In the detection of gene fusion events, ScanNeo2 utilizes Arriba. Please refer to the tools website for more information. ScanNeo2 allows to specify the following parameters. maxevalue is a cutoff for the the number of supporting reads that are expected to have occurred by chance (e-value). Fusion events that exceed this cutoff are discarded. It is to be noted that a high e-value both reports more false positives and increases the runtime dramatically. suppreads is a cutoff for the minimal number of supporting reads. This means that fusion events that fall short of this value are discarded. Similarly, maxsuppreads defines the maximal number of supporting reads for fusion events which are discarded when exceeding this value. Arriba issues a warning when the threshold has been hit (see logs).

INDELs/SNVs¶

indel:
  activate: true
  type: short  # long, short, all
  mode: BOTH
  strategy: OPTIMAL_F_SCORE # OPTIMAL_F_SCORE, FALSE_DISCOVERY_RATE, CONSTANT
  fscorebeta: 1.0
  fdr: 0.05
  sliplen: 8
  sliprate: 0.1

HLA GENOTYPING¶

hlatyping:
  class: I # I, II or BOTH
  # the mode (origin) for the genotyping of each class (comma-separated list)
  MHC-I_mode: RNA # DNA, RNA, custom (if empty alleles have to be specified in custom)
  MHC-II_mode: RNA # DNA, RNA, custom (if empty alleles have to be specified in custom)
  # specific path for class II hlatyping (only required when class: II, or BOTH)
  freqdata: ./hlahd_files/freq_data/
  split: ./hlahd_files/HLA_gene.split.txt
  dict: ./hlahd_files/dictionary/

class selects which MHC classes to type; this also gates the prioritization block below. The two *_mode entries take a comma-separated list of read sources used to predict alleles:

Mode	Behaviour
`DNA`	Type from DNA-seq reads (OptiType for class I, HLA-HD for class II)
`RNA`	Type from RNA-seq reads (same tools)
`custom`	Skip read-based typing; use the file at `data.custom.hlatyping.MHC-{I,II}`

Combinations are allowed (e.g. DNA, RNA runs typing from both sources and merges the alleles). Combining a read-based mode with custom (e.g. DNA, custom) keeps both sets.

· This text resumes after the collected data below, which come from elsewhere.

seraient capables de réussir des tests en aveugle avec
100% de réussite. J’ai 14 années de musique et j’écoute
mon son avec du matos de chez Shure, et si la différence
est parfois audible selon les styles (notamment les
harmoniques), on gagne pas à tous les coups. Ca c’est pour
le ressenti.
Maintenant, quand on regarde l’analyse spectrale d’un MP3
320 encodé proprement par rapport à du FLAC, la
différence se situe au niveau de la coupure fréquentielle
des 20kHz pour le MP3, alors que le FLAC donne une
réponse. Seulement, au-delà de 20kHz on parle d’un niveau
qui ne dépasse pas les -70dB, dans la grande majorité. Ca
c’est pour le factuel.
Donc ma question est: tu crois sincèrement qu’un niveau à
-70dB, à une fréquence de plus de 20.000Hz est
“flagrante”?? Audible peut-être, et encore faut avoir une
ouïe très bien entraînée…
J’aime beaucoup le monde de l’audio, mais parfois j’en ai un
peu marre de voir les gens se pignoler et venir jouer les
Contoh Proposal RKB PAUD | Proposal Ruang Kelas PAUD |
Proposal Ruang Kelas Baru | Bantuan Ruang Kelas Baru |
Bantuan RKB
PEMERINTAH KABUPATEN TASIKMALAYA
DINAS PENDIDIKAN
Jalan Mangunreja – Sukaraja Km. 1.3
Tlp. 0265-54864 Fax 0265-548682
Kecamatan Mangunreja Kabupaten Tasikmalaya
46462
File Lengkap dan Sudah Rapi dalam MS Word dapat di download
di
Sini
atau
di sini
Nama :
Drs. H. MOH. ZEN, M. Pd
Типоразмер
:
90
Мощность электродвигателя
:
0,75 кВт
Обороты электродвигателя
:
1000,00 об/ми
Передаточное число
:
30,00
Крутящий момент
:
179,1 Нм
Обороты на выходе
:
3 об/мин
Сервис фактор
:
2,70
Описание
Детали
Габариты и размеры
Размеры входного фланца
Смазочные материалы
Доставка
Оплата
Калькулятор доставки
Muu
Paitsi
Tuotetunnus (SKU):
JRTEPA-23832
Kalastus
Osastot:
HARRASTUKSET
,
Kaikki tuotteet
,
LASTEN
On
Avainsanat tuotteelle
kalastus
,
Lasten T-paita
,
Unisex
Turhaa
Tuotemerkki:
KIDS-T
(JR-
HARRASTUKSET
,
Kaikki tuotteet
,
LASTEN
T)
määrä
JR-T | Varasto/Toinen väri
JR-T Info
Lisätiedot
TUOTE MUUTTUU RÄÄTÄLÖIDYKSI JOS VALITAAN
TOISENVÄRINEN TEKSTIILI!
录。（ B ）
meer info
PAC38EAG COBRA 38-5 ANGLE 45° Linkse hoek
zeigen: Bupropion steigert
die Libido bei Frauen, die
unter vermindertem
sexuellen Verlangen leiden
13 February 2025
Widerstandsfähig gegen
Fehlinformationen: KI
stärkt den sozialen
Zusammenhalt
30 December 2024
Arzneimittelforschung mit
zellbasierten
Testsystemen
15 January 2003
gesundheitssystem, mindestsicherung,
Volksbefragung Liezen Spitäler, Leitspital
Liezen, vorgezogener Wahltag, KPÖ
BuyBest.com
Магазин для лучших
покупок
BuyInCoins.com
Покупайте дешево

freqdata, split, and dict point at the HLA-HD reference data directories and are only required when class II is being typed via DNA or RNA. HLA-HD itself must be installed separately and accessible on PATH as hlahd.sh — the hlahd.yml conda env only carries its bowtie2 dependency. ScanNeo2 checks for all of these at workflow-load time and emits a [config error] if anything is missing.

PRIORITIZATION¶

prioritization:
  class: I # I, II or BOTH
  lengths:
    MHC-I: 8,9,10,11
    MHC-II: 13,14,15

class selects which MHC classes go through binding-affinity prediction and downstream scoring. It must be a subset of hlatyping.class — you can't prioritize a class you haven't typed; ScanNeo2 catches that mismatch at workflow-load time.

lengths.MHC-I / lengths.MHC-II set the epitope k-mer lengths submitted to the binding predictor (netMHCpan / netMHCIIpan), one prediction job per (allele, length, wt|mt) cell. The default ranges (8,9,10,11 for class I, 13,14,15 for class II) cover the dominant binding-affinity windows for each class. Both discrete lists (8,9,10,11) and ranges (8-11) are accepted.